Du 3 mars au 2 juin 2019
Royal Academy of Arts
Burlington House, Piccadilly,
Londres W1J 0BD
Ouvert tous les jours de 10h à 18h
Nocturnes les vendredis jusqu’à 22h
Entrée : £ 16
www.royalacademy.org.uk

 

Visuels :
Antonio Pollaiuolo, Battle of the Nudes, 1470. Engraving, 42 x 60.9 cm. The Albertina Museum, Vienna.
Agnolo Bronzino, Saint Sebastian, c. 1533. Oil on panel, 87 x 76.5 cm. Museo Nacional Thyssen-Bornemisza, Madrid.

1564, année de la mort de Michel Ange. Pie IV fait voiler les nudités du Jugement Dernier par Daniele de Volterra. Le nu a joué, jusque-là, un rôle primordial non seulement dans la pratique du dessin mais dans la peinture de scènes nourries de Bible, de mythologie et de légendes. L’exposition – organisée conjointement par le Musée J. Paul Getty et la Royal Academy – explore ce déshabillement des corps entre 1400 et 1530 (Michel Ange donnera le dernier coup de pinceau à sa fresque en 1541) et présente 90 peintures, gravures, dessins, petits bronzes et livres enluminés de provenance européenne. Même si les commanditaires sont encore principalement l’Église et les Cours, les thèmes vétéro- et néo-testamentaires (de l’Ancien et du Nouveau Testament) demandent du nu : Adam et Eve découvrant leur nudité (Dürer, Adam et Eve, 1504) ; le Christ crucifié nu, les reins ceints de son seul périzonium ; ou Saint Sébastien, présenté en éphèbe transpercé d’une seule flèche par Cima da Conigliano vers 1500. Toutes ces peintures et sculptures sont supposées inciter à la dévotion.

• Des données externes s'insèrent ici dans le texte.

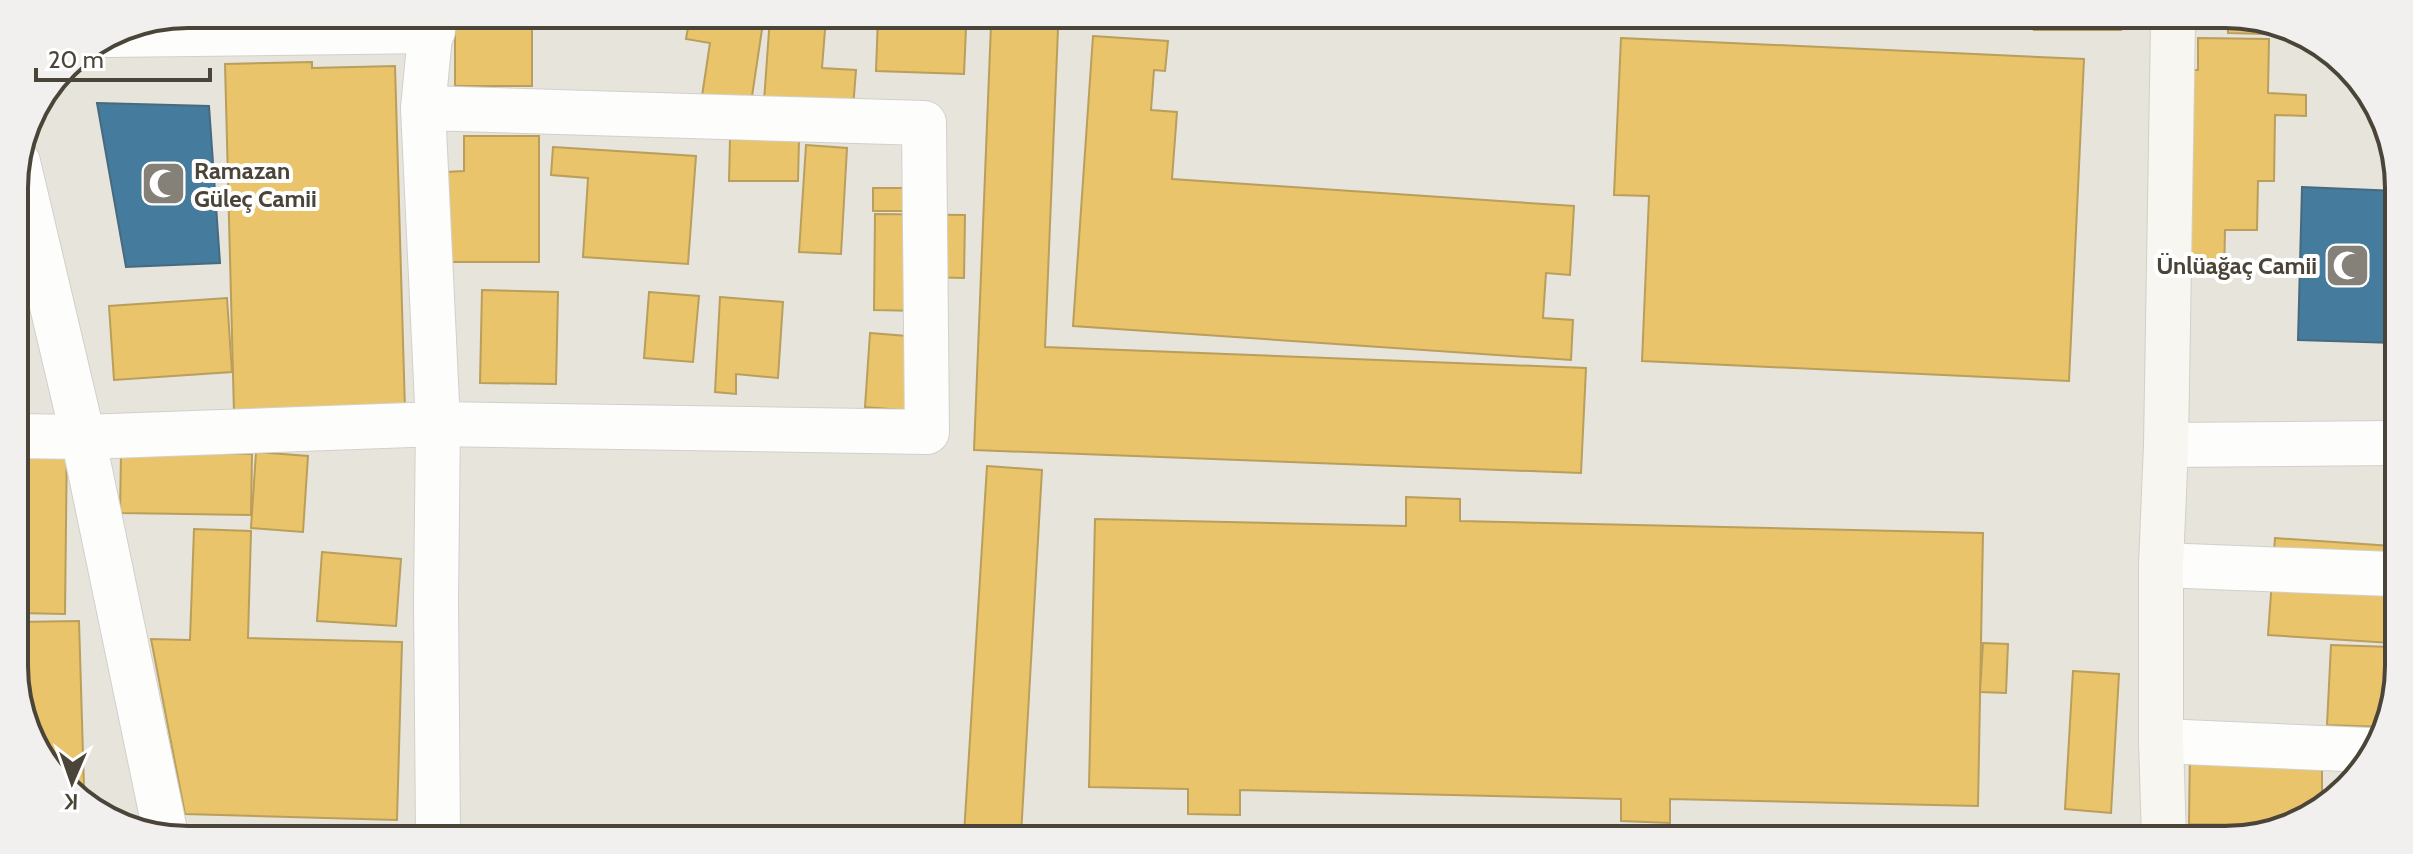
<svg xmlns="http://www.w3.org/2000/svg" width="2413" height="854" viewBox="0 0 2413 854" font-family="Cabin,sans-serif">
<rect width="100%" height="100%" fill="#f4f2ee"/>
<polygon fill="#e7e4dc" points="188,14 2281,23 2356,73 2397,164 2390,722 2331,804 2236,840 132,831 57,781 17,700 14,176 32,111 73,57 122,27"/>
<g fill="#e9c46a" stroke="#ba9e5b" stroke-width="2">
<polygon points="690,16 764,16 751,103 702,96 710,43 686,39"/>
<polygon points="770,17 826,17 822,68 856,70 853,108 764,101"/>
<polygon points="878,17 985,17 984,28 966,28 964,74 876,71"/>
<rect x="455" y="19" width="77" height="67"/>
<rect x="2034" y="22" width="87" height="8"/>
<polygon points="2228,23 2266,23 2265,34 2228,33"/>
<polygon points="991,25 1058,29 1045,347 1586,368 1581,473 974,450"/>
<polygon points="1093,36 1168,41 1165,71 1154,70 1151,110 1177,112 1172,179 1574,206 1570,275 1546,273 1543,318 1573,320 1571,360 1073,326"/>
<polygon points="1621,38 2084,59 2069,381 1642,361 1649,196 1614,195"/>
<polygon points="2198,38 2269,39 2268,93 2306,95 2306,116 2275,115 2274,181 2258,181 2257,230 2225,230 2224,276 2172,276 2176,70 2198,70"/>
<polygon points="312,62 312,68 395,66 405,410 234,413 225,64"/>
<polygon points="464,136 539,136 539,262 445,262 446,172 464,171"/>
<polygon points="730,139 799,140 798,181 729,181"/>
<polygon points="806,145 847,148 841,254 799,252"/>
<polygon points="553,147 696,156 688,264 583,257 588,178 551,175"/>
<polygon points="873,188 936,188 935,211 873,211"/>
<polygon points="875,214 965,215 964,278 922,277 922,311 874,310"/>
<polygon points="482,290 558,292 556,384 480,383"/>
<polygon points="649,292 699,296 693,362 644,358"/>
<polygon points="720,297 783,302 778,378 736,374 736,394 715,392"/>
<polygon points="227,298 232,372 114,380 109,306"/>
<polygon points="15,303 25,351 15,351"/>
<polygon points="870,333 932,338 927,412 865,407"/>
<polygon points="16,434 67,434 65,614 17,613"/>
<polygon points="121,452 252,454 251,515 120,513"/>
<polygon points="256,452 308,456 303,532 251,528"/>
<polygon points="987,466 1042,470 1021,835 964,834"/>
<polygon points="1406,497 1460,499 1460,521 1983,533 1978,806 1670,799 1670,823 1621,821 1621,799 1240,790 1240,815 1188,814 1188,789 1089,787 1095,519 1406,526"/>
<polygon points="194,529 251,531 248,638 402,642 397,820 185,814 151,639 190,640"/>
<polygon points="2275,538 2392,546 2391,643 2268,635"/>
<polygon points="322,552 401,559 396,626 317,621"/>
<polygon points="79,621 84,788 67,788 57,781 17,700 17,622"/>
<polygon points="1983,643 2008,644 2006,693 1980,692"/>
<polygon points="2331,645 2391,647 2390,722 2386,727 2327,725"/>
<polygon points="2073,671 2119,674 2111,813 2065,809"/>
<polygon points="2190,749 2322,750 2322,807 2274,825 2189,824"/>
</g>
<g fill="#457b9d" stroke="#476a7f" stroke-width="2">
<polygon points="97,103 209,106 220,263 126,267"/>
<polygon points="2302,187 2397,191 2395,343 2298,340"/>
</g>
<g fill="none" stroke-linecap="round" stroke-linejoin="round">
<defs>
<g id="street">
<polyline points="432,15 423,108 438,424 436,600 438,832"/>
<polyline points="108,35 433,31"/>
<polyline points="18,162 83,437 165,831"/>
<polyline points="16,436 83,437 438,424 927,432 924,123 423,108"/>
<polyline points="2166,445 2394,443"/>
<polyline points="2161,565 2392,574"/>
<polyline points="2161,741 2369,750"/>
</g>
<polyline id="secondary" points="2164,839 2161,741 2161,565 2166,445 2173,23"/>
</defs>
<use href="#street" stroke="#d2d0cb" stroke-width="46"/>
<use href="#secondary" stroke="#d3cfc5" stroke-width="46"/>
<use href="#street" stroke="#fdfdfc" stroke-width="44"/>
<use href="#secondary" stroke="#f7f6f1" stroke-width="44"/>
</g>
<defs>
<symbol id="mosque-square" viewBox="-11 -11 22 22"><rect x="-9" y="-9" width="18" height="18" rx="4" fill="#868178" stroke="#fff"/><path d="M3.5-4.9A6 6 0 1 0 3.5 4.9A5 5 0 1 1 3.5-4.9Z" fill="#fff"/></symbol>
</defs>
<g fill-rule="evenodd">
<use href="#mosque-square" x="138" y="158" width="51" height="51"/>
<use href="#mosque-square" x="2322" y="240" width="51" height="51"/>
</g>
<g text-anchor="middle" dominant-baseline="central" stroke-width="8" stroke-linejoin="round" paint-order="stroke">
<g font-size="24" font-weight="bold" fill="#4b4439" stroke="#fff" text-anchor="start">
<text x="194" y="170">Ramazan<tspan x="194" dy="28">Güleç Camii</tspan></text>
<text x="2317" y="265" text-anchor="end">Ünlüağaç Camii</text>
</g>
</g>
<path d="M0 0H2413V854H0ZM188 28H2225A160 160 0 0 1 2385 188V666A160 160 0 0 1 2225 826H188A160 160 0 0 1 28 666V188A160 160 0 0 1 188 28Z" fill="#f1f0ef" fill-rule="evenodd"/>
<path fill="none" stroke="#4b4439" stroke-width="4" d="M188 28H2225A160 160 0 0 1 2385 188V666A160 160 0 0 1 2225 826H188A160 160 0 0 1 28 666V188A160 160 0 0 1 188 28Z"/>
<g transform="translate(72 782) rotate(182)" stroke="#ffffff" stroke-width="6" paint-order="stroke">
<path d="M0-6L14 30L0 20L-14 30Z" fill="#4b4439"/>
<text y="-12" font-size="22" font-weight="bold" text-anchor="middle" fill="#4b4439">K</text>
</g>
<path d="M36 68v12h174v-12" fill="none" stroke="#4b4439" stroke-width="4"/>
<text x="48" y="68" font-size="24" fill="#4b4439" stroke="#ffffff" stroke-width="6" paint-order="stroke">20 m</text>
</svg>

Le mouvement humaniste grandissant, et la laïcité se faisant plus présente, on voit un retour aux classiques grecs et romains. Vénus et Apollon, célébrés pour leur beauté, et les autres dieux antiques en proie aux inconduites sur lesquelles l’Église jette un regard peu indulgent, permettent une franche érotisation du nu (Dosso Dossi : Myth of Pan, 1524). La Venus Andyomède, c. 1520 de Titien est cadrée serrée, opulente, plus femme à sa toilette que déesse débarquée de son coquillage. Les représentations se font plus vivantes, quasiment tri-dimensionnelles et l’utilisation de la peinture à l’huile permet plus de véracité dans les textures de la peau et des cheveux.
Les mécènes de la Renaissance n’hésitent pas à commander des figures allégoriques, portes ouvertes à la nudité. Ces peintures ou sculptures viennent décorer leurs palais. Isabelle d’Este va jusqu’à demander au Pérugin une allégorie d’un combat entre amour et chasteté pour son studiolo de Mantoue (Combat between Love and Chastity, 1503).
Toujours dans la mouvance humaniste, les artistes commencent à travailler avec des modèles dans leurs studios. Les académies d’après nature deviennent pratique courante et sont publiées dans un but didactique. La Reine Elizabeth II, dont la collection compte une grande majorité des planches anatomiques de Leonardo da Vinci, a prêté une feuille double face d’études des muscles du cou et de l’épaule (The anatomy of the shoulder and neck, c. 1510-11). Ses connaissances précises, l’artiste les retient de ses dissections de cadavres. Il prépare un traité sur l’anatomie humaine qui ne verra jamais le jour.

Un mélange détonnant de religiosité et de paganisme, d’érotisme et de vertu, de pudeur feinte et d’exhibitionnisme, de corps marmoréens et de corps violentés. Des nudités contemplées par les acteurs des tableaux avec autant de gourmandise que le regardeur d’aujourd’hui, le travail peint, gravé ou sculpté des plus grands artistes de la Renaissance (Gossaert, Mantegna, Pollaiulo, Donatello et Bouts et ceux déjà nommés), voilà de quoi offrir une excitante incursion dans la Renaissance européenne qui vaut bien le voyage à Londres.